It seems that no matter which system-design conference you attend, there will be a session or two on serial buses that promise to eradicate wide parallel buses and other interconnections. Such buses are commonly found on connector backplanes, as well as in high-wire-count cables that connect disk drives to motherboards, external peripherals to systems, and even large systems to each other. The objective is simple—reduce system cost and complexity.
Serial interfaces can do this by first reducing the pin count—in some cases by 16 to one or 32 down to two or four. Reduced pin counts allow simpler and lower-cost cables to be used. Chip packages also require fewer pins, simplifying pc-board layout. Replacing a 16-wire bus with one wire requires the single-wire bus to operate at a clock rate 16 times faster than the parallel bus. In previous-generation systems, achieving the higher clock rates was challenging because serial data rates of just a few hundred megahertz pushed the technology.
However, the latest CMOS processes with design features of 0.13 µm and smaller let designers implement high-speed serializer-deserializer (SERDES) interfaces that can transfer data at rates of several gigahertz. Within another year or so, 10-GHz serial data interfaces will be achievable. At such speeds, most serial interfaces use differential signaling, so two pins are required for each serial channel.
Often, designers will divide the parallel data path into 8-bit wide segments and assign each segment to one serial channel. Thus a 64-bit bus would transform into a 16-wire interface, saving 48 pins. If several wide interfaces are used in a system logic chip, that savings could be multiplied by three or four times. Replacing three such wide interfaces would save about 144 pins and probably a considerable amount of power as well, not to mention the simplified pc-board layout achieved by eliminating 144 traces.

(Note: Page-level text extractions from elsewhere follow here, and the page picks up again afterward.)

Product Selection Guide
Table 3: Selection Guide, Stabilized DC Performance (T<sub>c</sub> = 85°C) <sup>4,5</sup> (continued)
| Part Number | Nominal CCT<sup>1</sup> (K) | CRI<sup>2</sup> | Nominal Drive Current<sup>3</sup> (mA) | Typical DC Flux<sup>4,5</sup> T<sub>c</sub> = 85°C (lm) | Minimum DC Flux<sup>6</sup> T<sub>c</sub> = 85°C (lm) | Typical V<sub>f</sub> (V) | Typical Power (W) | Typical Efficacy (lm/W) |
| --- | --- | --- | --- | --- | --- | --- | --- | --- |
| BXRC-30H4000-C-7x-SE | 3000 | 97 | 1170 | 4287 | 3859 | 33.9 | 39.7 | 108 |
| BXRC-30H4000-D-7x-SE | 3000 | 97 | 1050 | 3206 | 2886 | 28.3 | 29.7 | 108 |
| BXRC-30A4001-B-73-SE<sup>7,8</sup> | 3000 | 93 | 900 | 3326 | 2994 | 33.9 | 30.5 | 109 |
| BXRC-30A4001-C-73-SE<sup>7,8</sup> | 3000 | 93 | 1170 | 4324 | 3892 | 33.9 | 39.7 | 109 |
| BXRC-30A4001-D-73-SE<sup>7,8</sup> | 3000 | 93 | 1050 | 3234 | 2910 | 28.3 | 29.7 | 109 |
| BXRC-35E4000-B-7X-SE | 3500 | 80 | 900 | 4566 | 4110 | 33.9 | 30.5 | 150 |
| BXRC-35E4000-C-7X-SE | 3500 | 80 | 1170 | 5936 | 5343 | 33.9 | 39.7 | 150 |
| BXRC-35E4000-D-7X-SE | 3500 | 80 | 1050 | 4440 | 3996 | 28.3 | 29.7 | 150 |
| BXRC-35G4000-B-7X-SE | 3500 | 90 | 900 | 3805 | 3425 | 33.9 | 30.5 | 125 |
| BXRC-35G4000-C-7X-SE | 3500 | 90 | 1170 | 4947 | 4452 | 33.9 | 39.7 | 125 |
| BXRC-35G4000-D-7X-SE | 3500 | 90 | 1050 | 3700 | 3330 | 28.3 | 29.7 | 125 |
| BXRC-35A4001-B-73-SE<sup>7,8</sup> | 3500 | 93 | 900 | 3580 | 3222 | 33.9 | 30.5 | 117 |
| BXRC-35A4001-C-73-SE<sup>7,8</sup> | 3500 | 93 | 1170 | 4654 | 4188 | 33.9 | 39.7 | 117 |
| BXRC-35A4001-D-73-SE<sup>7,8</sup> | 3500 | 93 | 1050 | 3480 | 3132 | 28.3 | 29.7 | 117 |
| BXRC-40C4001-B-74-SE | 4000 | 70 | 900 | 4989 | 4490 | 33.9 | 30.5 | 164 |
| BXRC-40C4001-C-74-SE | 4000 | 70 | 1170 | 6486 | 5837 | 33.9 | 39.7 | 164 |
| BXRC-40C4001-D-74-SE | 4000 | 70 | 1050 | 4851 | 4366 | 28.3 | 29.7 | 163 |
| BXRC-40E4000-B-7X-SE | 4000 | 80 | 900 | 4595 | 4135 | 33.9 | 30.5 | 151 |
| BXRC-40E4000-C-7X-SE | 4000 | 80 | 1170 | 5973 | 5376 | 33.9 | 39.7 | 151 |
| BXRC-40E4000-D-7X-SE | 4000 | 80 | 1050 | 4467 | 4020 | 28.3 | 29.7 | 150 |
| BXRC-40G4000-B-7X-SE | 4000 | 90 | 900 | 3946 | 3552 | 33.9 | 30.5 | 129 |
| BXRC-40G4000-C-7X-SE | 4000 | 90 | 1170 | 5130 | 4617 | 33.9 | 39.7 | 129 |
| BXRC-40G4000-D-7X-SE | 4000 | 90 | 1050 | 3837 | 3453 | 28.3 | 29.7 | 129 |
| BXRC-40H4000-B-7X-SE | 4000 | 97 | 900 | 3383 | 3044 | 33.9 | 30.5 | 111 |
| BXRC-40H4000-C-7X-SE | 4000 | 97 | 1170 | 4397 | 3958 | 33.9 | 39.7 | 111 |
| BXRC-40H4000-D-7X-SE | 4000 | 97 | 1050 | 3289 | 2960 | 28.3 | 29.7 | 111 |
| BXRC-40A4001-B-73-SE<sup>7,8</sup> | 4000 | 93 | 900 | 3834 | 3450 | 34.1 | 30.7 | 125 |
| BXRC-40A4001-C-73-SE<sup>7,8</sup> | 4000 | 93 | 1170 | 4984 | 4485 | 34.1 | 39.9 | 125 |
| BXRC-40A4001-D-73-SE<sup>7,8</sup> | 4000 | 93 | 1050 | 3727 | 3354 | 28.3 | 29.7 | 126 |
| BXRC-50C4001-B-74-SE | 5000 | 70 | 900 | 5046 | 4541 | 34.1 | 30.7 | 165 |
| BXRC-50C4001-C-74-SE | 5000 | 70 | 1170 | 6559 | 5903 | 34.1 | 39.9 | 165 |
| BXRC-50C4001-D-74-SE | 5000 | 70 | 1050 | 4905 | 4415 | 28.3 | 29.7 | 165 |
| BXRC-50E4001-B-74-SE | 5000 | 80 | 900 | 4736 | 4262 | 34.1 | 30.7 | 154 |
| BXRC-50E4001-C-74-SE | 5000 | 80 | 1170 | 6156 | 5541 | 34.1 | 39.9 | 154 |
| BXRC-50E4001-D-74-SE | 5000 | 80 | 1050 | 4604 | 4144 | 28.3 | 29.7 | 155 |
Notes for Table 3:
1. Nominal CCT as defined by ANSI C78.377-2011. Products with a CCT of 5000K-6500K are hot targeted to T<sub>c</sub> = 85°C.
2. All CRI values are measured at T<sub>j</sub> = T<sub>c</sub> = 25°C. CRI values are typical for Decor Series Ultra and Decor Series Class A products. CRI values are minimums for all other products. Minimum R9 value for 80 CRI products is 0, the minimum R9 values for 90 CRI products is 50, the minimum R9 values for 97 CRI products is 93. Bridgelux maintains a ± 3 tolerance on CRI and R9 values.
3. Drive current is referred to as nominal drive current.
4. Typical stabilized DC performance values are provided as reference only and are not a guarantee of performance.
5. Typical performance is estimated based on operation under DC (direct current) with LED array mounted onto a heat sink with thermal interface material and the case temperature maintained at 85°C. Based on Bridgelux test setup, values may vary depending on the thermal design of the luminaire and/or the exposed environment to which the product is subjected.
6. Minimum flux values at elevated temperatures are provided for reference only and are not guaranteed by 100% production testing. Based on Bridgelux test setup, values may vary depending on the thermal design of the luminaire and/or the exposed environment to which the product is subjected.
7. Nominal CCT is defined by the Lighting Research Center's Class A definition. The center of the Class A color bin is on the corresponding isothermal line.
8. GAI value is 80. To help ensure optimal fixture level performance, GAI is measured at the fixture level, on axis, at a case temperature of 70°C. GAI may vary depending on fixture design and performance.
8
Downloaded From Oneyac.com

The latest serial efforts are focusing on adding gigabit and faster serial channels on CompactPCI and even next-generation VME backplanes for industrial applications, as well as on replacing the popular hard-disk ATA cable in the PC with a simpler serial cable. In the PC, such a change provides two benefits to system manufacturers.
First, it should reduce system cost by reducing the connector size and the number of wires in the cable. Second, it could permit longer cables to be used. This would give the system designer more flexibility in physically positioning the disk drive in the cabinet.
There is still much work to be done to ensure that all this can take place. Careful attention must be paid to the design of the SERDES interface to ensure signal robustness in the face of unpredictable loading. Additionally, timing issues related to converting the parallel interface to serial and vice-versa must be carefully analyzed to ensure that no bits are lost and data stays synchronized. At such high data rates, crosstalk may also become an issue. The use of differential signaling and NRZ coding will minimize that issue for the serial channels, but nearby signal lines may be affected.
Furthermore, the design must consume little power. When operating at speeds of 1 GHz and higher, a typical SERDES may consume 80 to 100 mW. In the earlier example in which three 64-bit buses are converted into 24 differential serial interfaces, 80 mW times 24 turns out to be about 2 W. Such power levels may compromise the overall power budget for the chip. Designers must therefore focus on further lowering SERDES power consumption.